- [Dataset excerpts]:
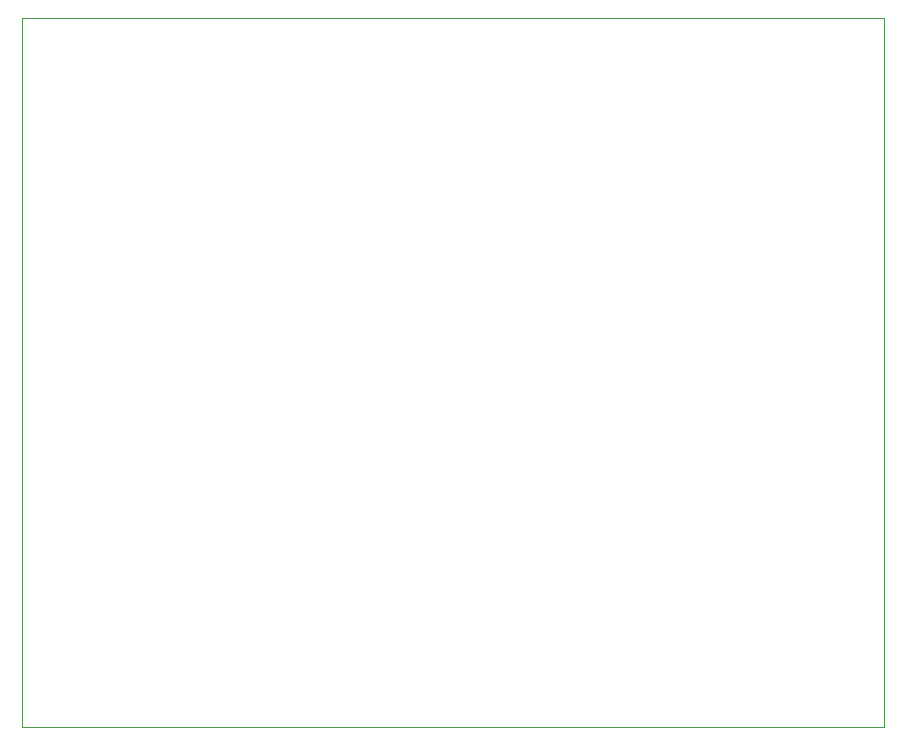
<source format=gm1>
%TF.GenerationSoftware,KiCad,Pcbnew,9.0.0+dfsg-1*%
%TF.CreationDate,2025-03-12T17:56:56+01:00*%
%TF.ProjectId,relays-array-2,72656c61-7973-42d6-9172-7261792d322e,1.0*%
%TF.SameCoordinates,Original*%
%TF.FileFunction,Profile,NP*%
%FSLAX46Y46*%
G04 Gerber Fmt 4.6, Leading zero omitted, Abs format (unit mm)*
G04 Created by KiCad (PCBNEW 9.0.0+dfsg-1) date 2025-03-12 17:56:56*
%MOMM*%
%LPD*%
G01*
G04 APERTURE LIST*
%TA.AperFunction,Profile*%
%ADD10C,0.050000*%
%TD*%
G04 APERTURE END LIST*
D10*
X36000000Y-66750000D02*
X109000000Y-66750000D01*
X109000000Y-126750000D01*
X36000000Y-126750000D01*
X36000000Y-66750000D01*
M02*

</source>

- [Your assignment]: Would you write out every record word for word, leaving no picture in?

- [Task result]:
<source format=gm1>
%TF.GenerationSoftware,KiCad,Pcbnew,9.0.0+dfsg-1*%
%TF.CreationDate,2025-03-12T17:56:56+01:00*%
%TF.ProjectId,relays-array-2,72656c61-7973-42d6-9172-7261792d322e,1.0*%
%TF.SameCoordinates,Original*%
%TF.FileFunction,Profile,NP*%
%FSLAX46Y46*%
G04 Gerber Fmt 4.6, Leading zero omitted, Abs format (unit mm)*
G04 Created by KiCad (PCBNEW 9.0.0+dfsg-1) date 2025-03-12 17:56:56*
%MOMM*%
%LPD*%
G01*
G04 APERTURE LIST*
%TA.AperFunction,Profile*%
%ADD10C,0.050000*%
%TD*%
G04 APERTURE END LIST*
D10*
X36000000Y-66750000D02*
X109000000Y-66750000D01*
X109000000Y-126750000D01*
X36000000Y-126750000D01*
X36000000Y-66750000D01*
M02*

</source>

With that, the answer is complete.